Devo decidermi a contarle, una buona volta, aiutandomi con fotografie e diari di viaggio. Ma se dicessi che quella di oggi è stata la decima visita all’Acropoli di Atene, azzeccherei il numero esatto o comunque ci andrei vicinissimo (magari sbagliando per difetto).
Ricordo di essere sempre salito, in ciascuno dei miei soggiorni più o meno lunghi nella capitale greca, sulla sommità della collina che è il cuore della città moderna come lo è stato per quella antica. Il simbolo più noto della civiltà ellenica e il sito archeologico più visitato. Mai come oggi, mi verrebbe da aggiungere, appena rientrato in hotel.

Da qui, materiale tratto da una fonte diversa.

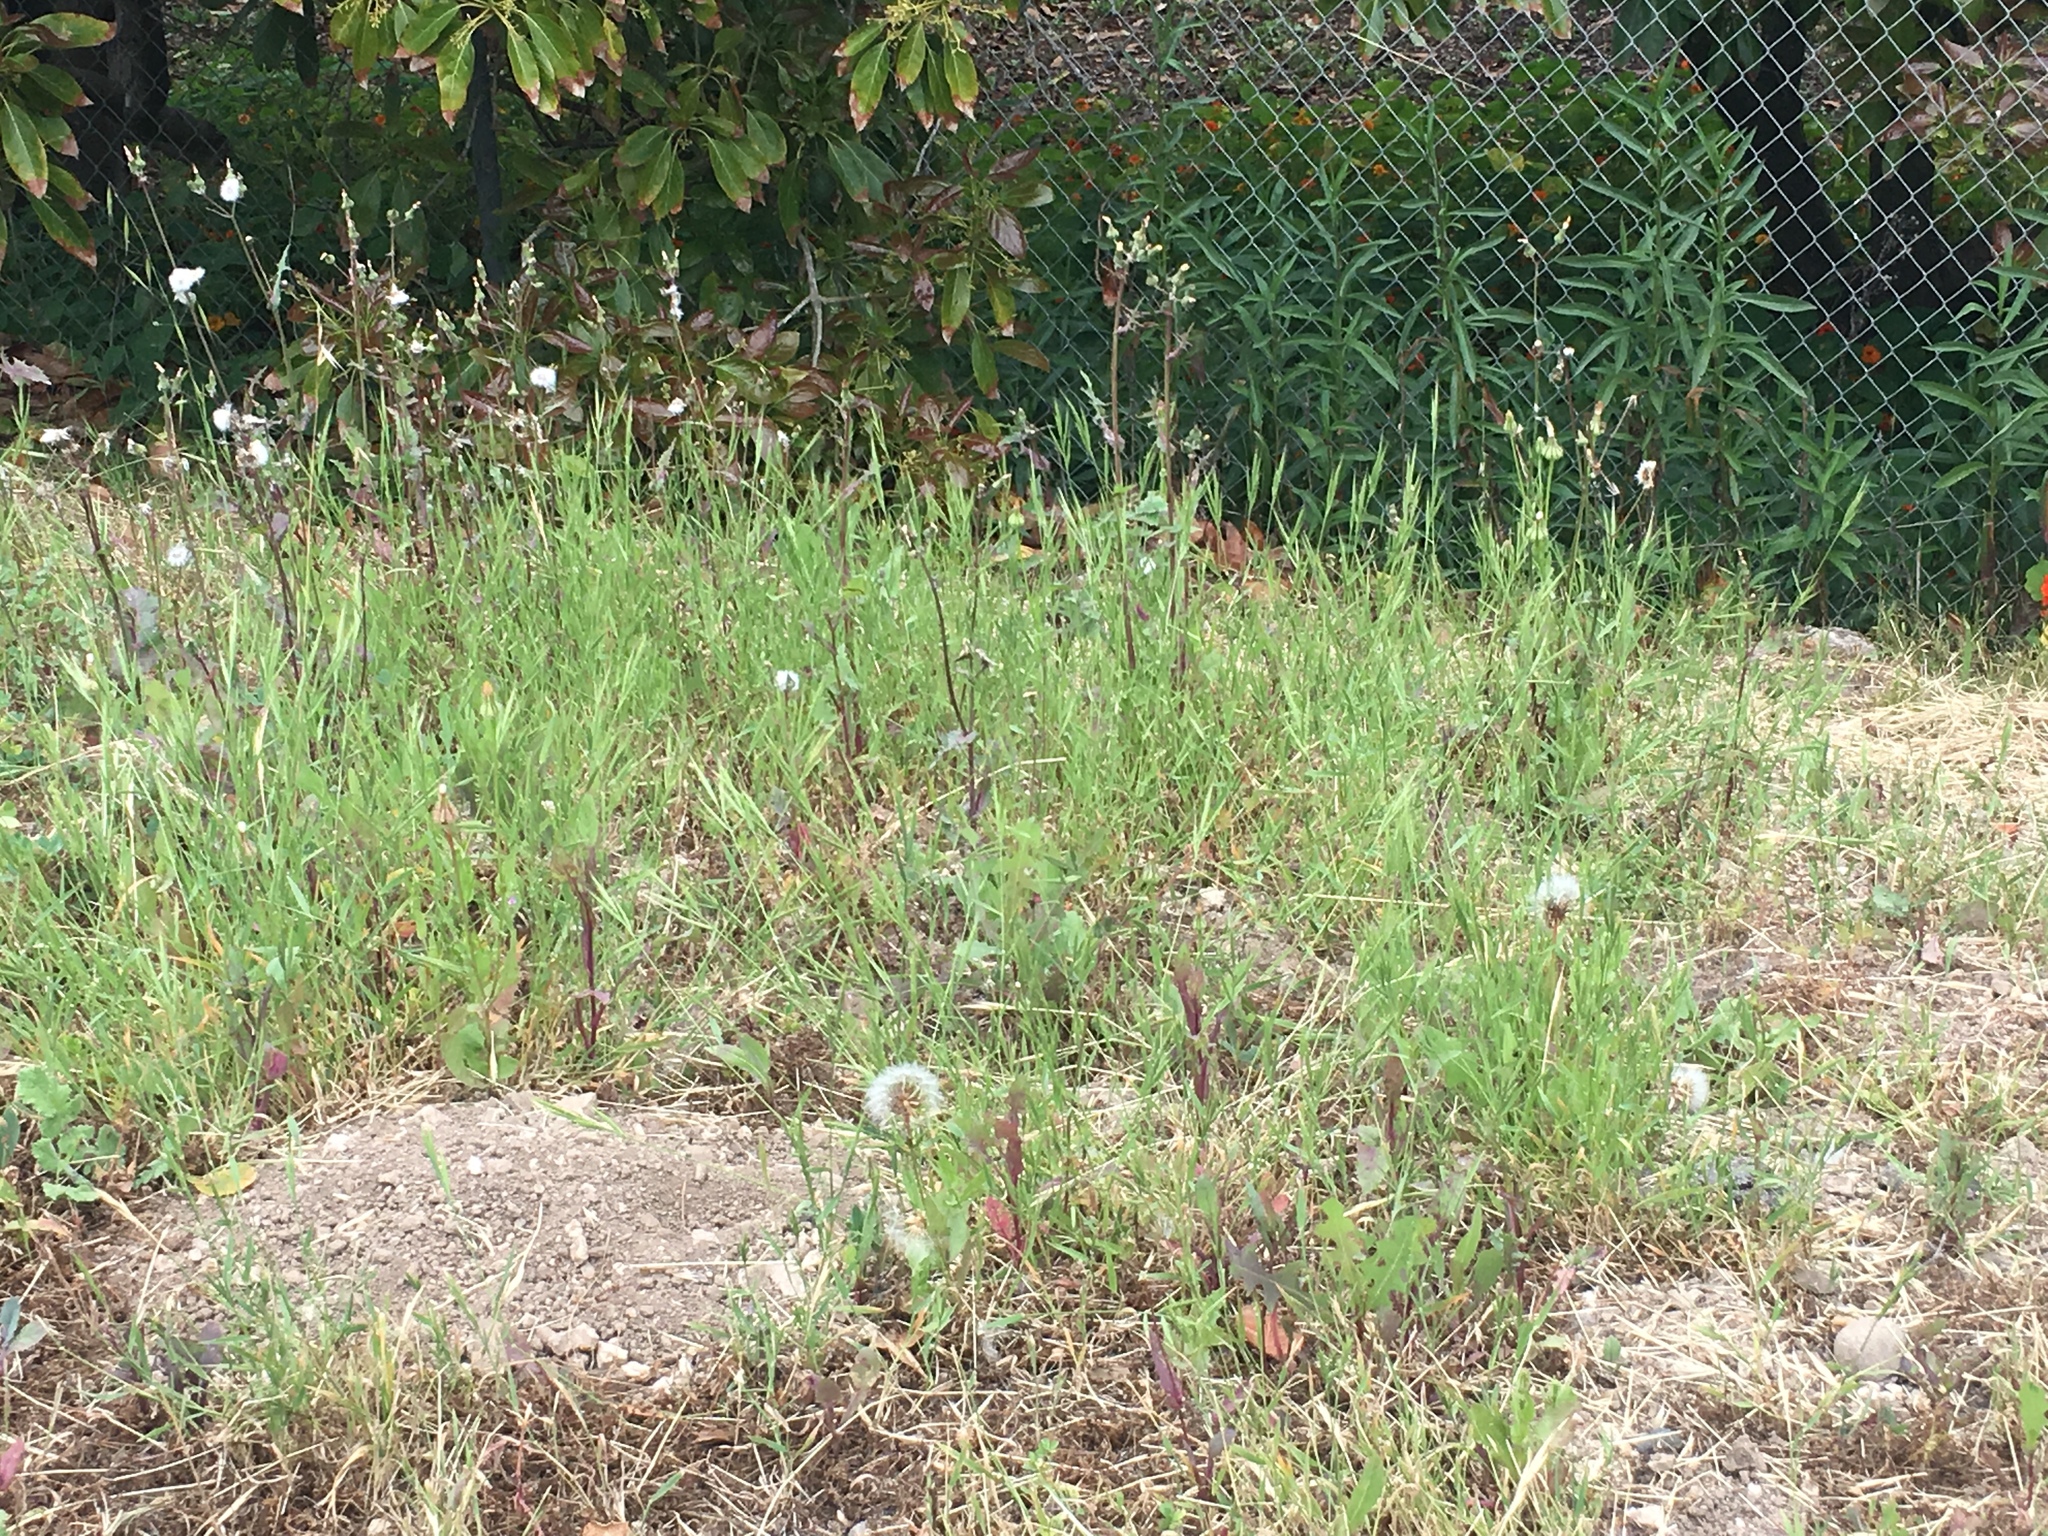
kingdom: Plantae
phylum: Tracheophyta
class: Magnoliopsida
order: Asterales
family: Asteraceae
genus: Urospermum
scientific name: Urospermum picroides
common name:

Sapevo che avrei condiviso la visita con centinaia di persone (ho letto da qualche parte che il limite giornaliero è di ventimila visitatori, ma non so se la notizia è aggiornata…) e la folla di ieri allo spettacolare Museo dell’Acropoli mi aveva già dato un assaggio della situazione che avrei trovato oggi.
Eppure non si ha davvero contezza del fenomeno dell’overtourism finché non si è in coda per entrare – nonostante si sia già in possesso del biglietto, visto che è necessario pre-acquistarlo sul sito, scegliendo l’ora d’ingresso – e ci si immette nel serpentone umano che sale lentamente dalle pendici fino al Partenone, ideale meta dell’ascesa.

Il prezzo del biglietto intero è di 30 € (20 € per il Museo dell’Acropoli, 12 € il Museo Archeologico Nazionale, poi ci sono gli altri siti archeologici, come l’Agorà, l’Agorà romana, la Biblioteca di Adriano…): nel 2018 – l’ultima data di cui ho un riferimento certo, avendone preso appunto allora – costava 20 €.
A offuscare la magia della visita, almeno per chi è di ritorno e non può più godere dell’effetto sorpresa, non è tanto (non solo, comunque) l’aumento del prezzo – ma è vero che accedere ai musei greci sta diventando sempre più problematico per chi non abbia diritto a una qualche forma di riduzione – quanto il turismo di massa sommato a una gestione che in questo momento non pare all’altezza della bellezza del sito.
Molte aree sono recintate con del semplice nastro colorato come luoghi del delitto, inaccessibili alla visita. Il Partenone è in perenne stato di restauro, con ponteggi che ne compromettono la lettura (e il godimento). La cementazione di gran parte del percorso ha fatto gridare allo scandalo i puristi. Non sono tra costoro, ma devo riconoscere che adesso sembra di camminare su uno dei marciapiedi della città, è non lo intendo in senso di complimento.
Un paio di distributori dell’acqua – con temperature massime attorno ai 34° C – erano fuori servizio. Il vento particolarmente forte ha costretto i custodi a bloccare l’accesso ad altre aree, come la punta estrema della piattaforma, su cui svetta e sventola la grande bandiera greca. Ho potuto arrivare fino alla targa che ricorda l’eroica impresa di Manolis Glezos e Apostolos Santas che la notte del 30 maggio 1941 salirono di nascosto sull’Acropoli per ammainare la bandiera nazista, issata da oltre un mese (dal 27 aprile).

Spero che alla prossima occasione l’Acropoli mi si ripresenterà al meglio del suo fascino, quello che emana sempre quando la si guarda da sotto e da lontano. Come adesso che è illuminata da una luna che è quasi piena (lo sarà domani, sabato 9 agosto).